A ella le daba lo mismo.

—Me pregunto… —Brazil tentó su suerte—, me pregunto si tendría algún inconveniente en que yo deslizara en el artículo un par de detalles que pudieran engañar al asesino.

—¿Qué? —Hammer lo miró totalmente perpleja.

—Ya me entiende. Si lo lío un poco. En fin, a la jefa ayudante West tampoco le pareció buena idea —reconoció.

La sagaz Hammer captó lo que insinuaba el reportero y le interesó.

—Siempre que no difundas detalles delicados del caso.

Se fijó en la enfermera de urgencias situada tras su consola y se encaminó hacia ella. No fueron precisas introducciones.

—Ahora mismo está camino de la sala de operaciones —explicó la enfermera a la jefa de policía—. ¿Quiere esperar?

—Sí —decidió Hammer.

—Si prefiere un poco de calma, tenemos una habitación privada que utiliza el capellán —ofreció la enfermera a la mujer, que era una de sus heroínas.

—Me sentaré aquí, como todo el mundo —dijo Hammer—. Alguien podría necesitar esa habitación.

La enfermera confiaba en que no fuese así. No había fallecido nadie en las últimas veinticuatro horas y era preferible que las cosas no cambiaran en su turno. Las enfermeras siempre se llevaban la peor parte en tales circunstancias. Los médicos desaparecían de pronto. Se marchaban a su siguiente episodio dramático y dejaban a las enfermeras las tareas de desintubar, colocar las tarjetas de identificación en el dedo gordo del pie, conducir el cuerpo al depósito y tratar con los parientes y deudos, que nunca daban crédito a lo sucedido y amenazaban con demandas. Hammer encontró dos asientos en un rincón de la recepción. Allí esperaba una veintena de personas que necesitaban atención médica, la mayoría de ellas acompañada de alguien que intentaba consolarla.
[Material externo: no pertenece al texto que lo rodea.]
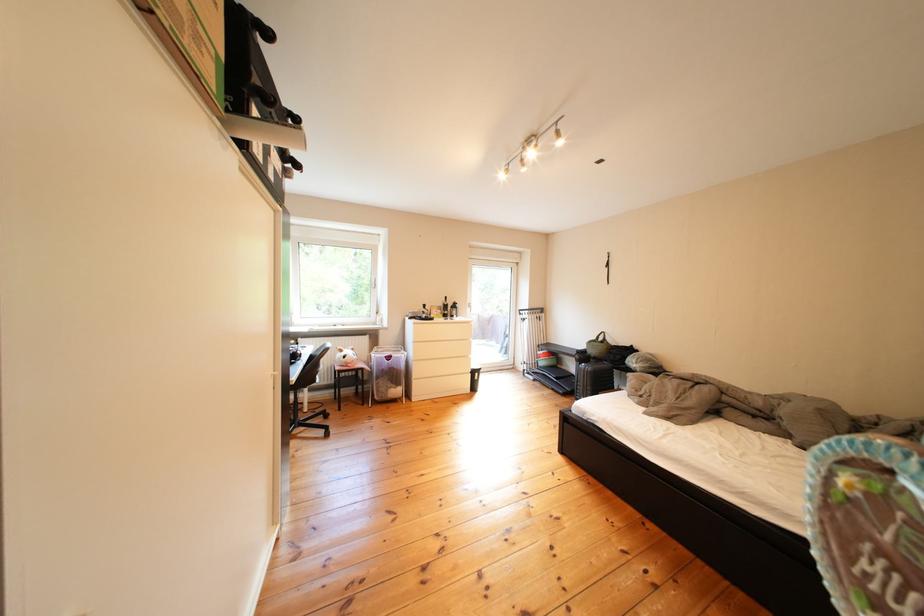
Where would you lift the green handbag? Please return your answer as a coordinate pair (x, y).

(868, 523)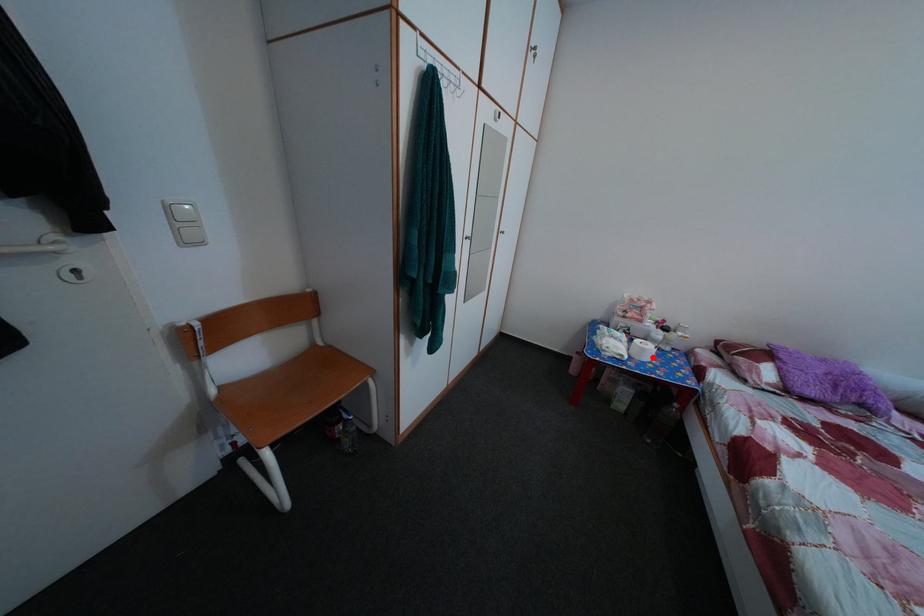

Muchos discutían, otros gemían, ensangrentaban toallas para cortar hemorragias, sostenían un brazo o una pierna rotos con el miembro sano o se aplicaban hielo sobre quemaduras. Casi todos lloraban, o se dirigían al baño cojeando, y bebían agua en vasos de cartón y reprimían otro acceso de náuseas.

Hammer contempló la escena, muy afectada ante lo que veía. Por eso había escogido su profesión o, mejor, por eso la profesión la había escogido a ella. El mundo se desmoronaba y ella quería contribuir a sostenerlo. Se fijó en un hombre joven que le recordaba a Randy, su hijo. El joven estaba solo, a cinco sillas de ella. Ardía de fiebre, sudaba y tiritaba, y tenía dificultades para respirar. Hammer observó sus pendientes, su rostro cincelado y su cuerpo demacrado y supo qué le sucedía. Con los ojos cerrados, el hombre pasó la lengua por sus labios cuarteados. Daba la impresión de que todo el mundo se sentaba lo más lejos posible de él, sobre todo los que perdían fluidos corporales. Hammer se puso en pie. Brazil no apartó la vista de ella ni un solo instante.

Cuando Hammer se acercó, la enfermera le dirigió una sonrisa.

—¿Qué puedo hacer por usted? —le preguntó.

—¿Quién es ese hombre joven de ahí? —Hammer se lo indicó.

—Tiene alguna infección respiratoria. —La enfermera adoptó un tono profesional—. No estoy autorizada a dar nombres.

—El nombre puede dármelo él mismo —le respondió Hammer—. Quiero un vaso grande de agua con mucho hielo y una manta. ¿Cuándo podrán echarle un vistazo? Da la impresión de que puede desmayarse en cualquier momento, y si es así voy a saberlo.

Unos segundos más tarde Hammer volvía a la sala de espera con agua y una manta suave, bien doblada. Se sentó al lado del joven y lo envolvió con ella. El joven abrió los ojos mientras ella le acercaba algo a los labios. Estaba helado y húmedo y le sentó de maravilla. El calor empezó a penetrar en él y sus temblores se calmaron mientras sus ojos febriles se concentraban en un ángel. Harrel Woods había muerto y se sentía aliviado mientras engullía el agua de vida.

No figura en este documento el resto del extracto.